3 hours ago, bradknowles said:

But then you (or someone else) will scream that there should be three separate resources, and then four, and five, and so on, ad infinitum.

The game already gives you HP and Encumbrance as two separate resources for putting things in or on your ship, and if you need any more than that, you talk to your GM. Problem solved. We don’t need to invent a whole new form of mathematics just to handle your crushing need to play Spreadsheet Wars.

You're not even trying to make an actual argument here.

Right out of the gate with the slippery slope, simply asserting that if we have two customization resources we might as well have infinite customization resources. I mean please, back that up with an actual argument. I named a reason to have two, can you name a reason to have infinity? No? You haven't even presented an argument for why two are bad.

Is six characteristics a bad system because then we might as well have seven, eight or nine ad infinitum? I mean any number higher than one you might as well have infinity right? That's what you're trying to pass as an argument here.

Then the whole "Ask your GM" spiel again. How is this relevant to a discussion of how the rules work? Why does this keep coming up as though it's some kind of actual argument? The ability to ignore the rules has no place in a discussion about the rules.

Then into full blown hyperbole about needing a whole new form of mathematics, combo that with personal attacks and idiotic buzzwords like "spreadsheet wars" that you throw around to dismiss ideas without actually making any argument at all and instead basically just slapping a negative label on something.

I know that you have a few haters here who give likes for this fallacious bantha poodoo, but you haven't made an argument of any kind here. This is pathetic.

Edited by Aetrion

See i dont think we need another resource. I just think the resource is attached to the wrong thing. Sub systems should have the hard points. Not the whole ship.

27 minutes ago, Daeglan said:

See i dont think we need another resource. I just think the resource is attached to the wrong thing. Sub systems should have the hard points. Not the whole ship.

Like the power grid, cpu core, power core, communication grid, the hull itself. inertia stabilizers and the environmental systems themselves?

I will not agree, as I like my star wars simple, I think the system is unnecessary rules heavy, clumsy, spread out and unfocused on actually playing the game, instead gaming the system.

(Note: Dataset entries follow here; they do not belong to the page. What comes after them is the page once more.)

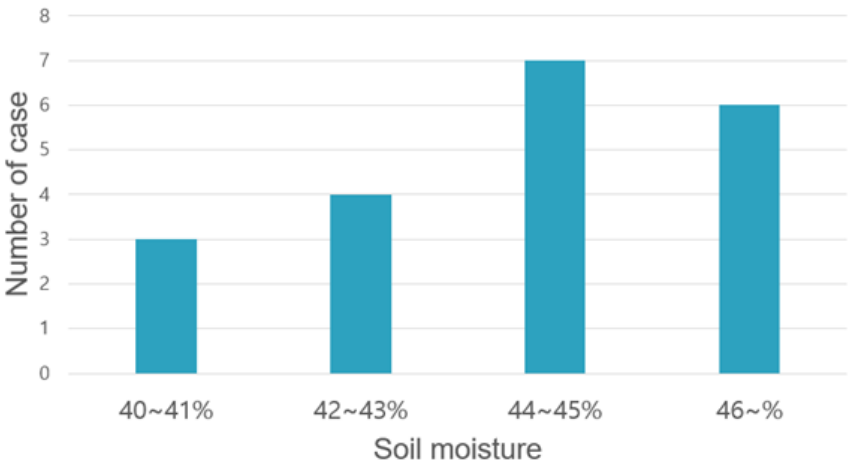
Figure 18. Soil moisture sensing value reflecting actuator’s action in cloud level closed-loop control.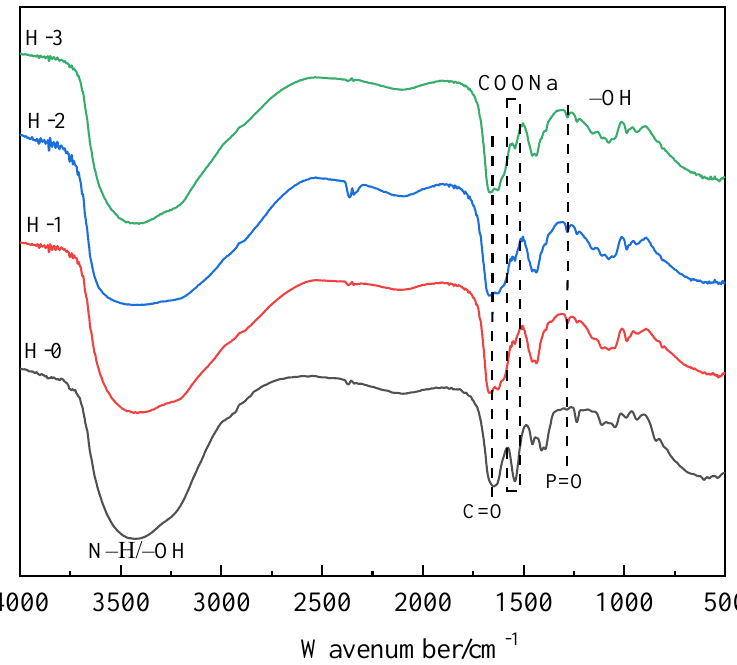
Figure 2. FTIR spectra of transparent flame-retarded hydrogels.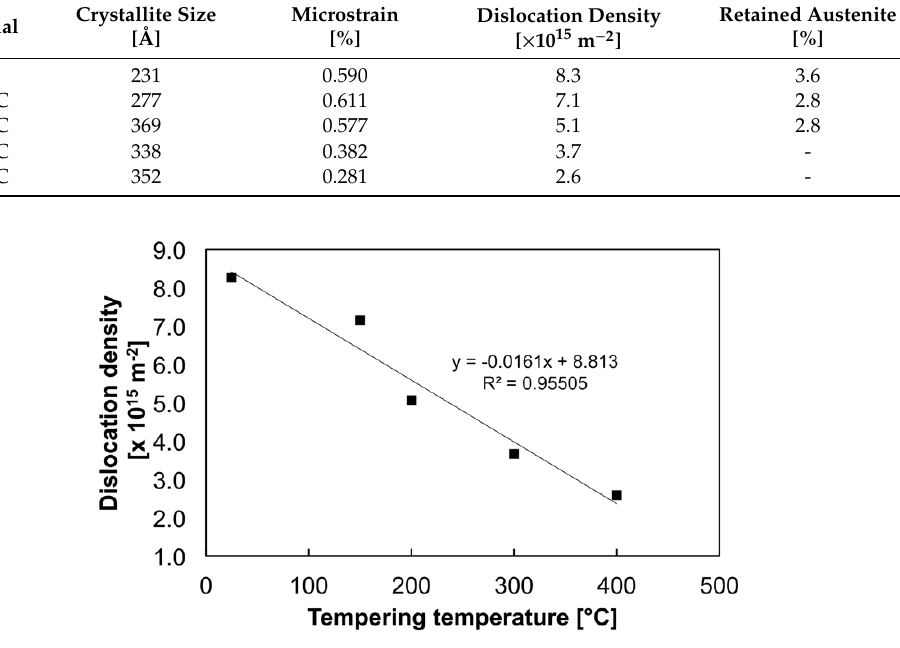
Figure 10. Dislocation densities of the tested steels (WQ tempering temperature set as 25 °C).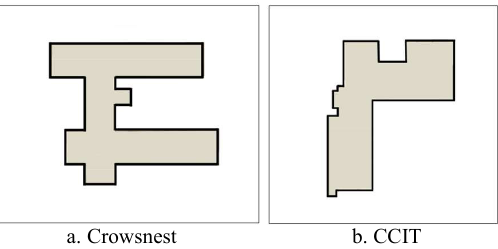
Figure 5. 2D floor maps of the experiment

But I like the idea in general for games which focus more on the ships, actually I think having those things for shipbuild would even work for star wars. :)

6 hours ago, Daeglan said:

Im just going to point out no game survives a gm who wont reign in abusive behavior...

A great many of Aetrion's problems would be easily solved by a GM who doesn't let players run roughshod over them. I'm shocked that he has hasn't discovered the ability to take a backpack and put it inside another backpack inside another backpack inside another backpack and quadruple a character's Encumbrance score.

Any RPG can be broken by a determined player, no engine is perfect. However sady the Signiture Ability: Common Sense is one that a great many fail to unlock.

To be fair, a lot of his problems would be solved as well if the GM would just introduce fitting attachments with zero hp cost like the core books suggest the GM should do if the situation calls for. ;-)

Edited by SEApocalypse
6 hours ago, Daeglan said:

Im just going to point out no game survives a gm who wont reign in abusive behavior...

Wanna bet? :)

15 minutes ago, themensch said:

Wanna bet? :)

Nope. I've seen games last in which all of the players were munchkins and the (idiot) GM was an archetypal Monty Haul.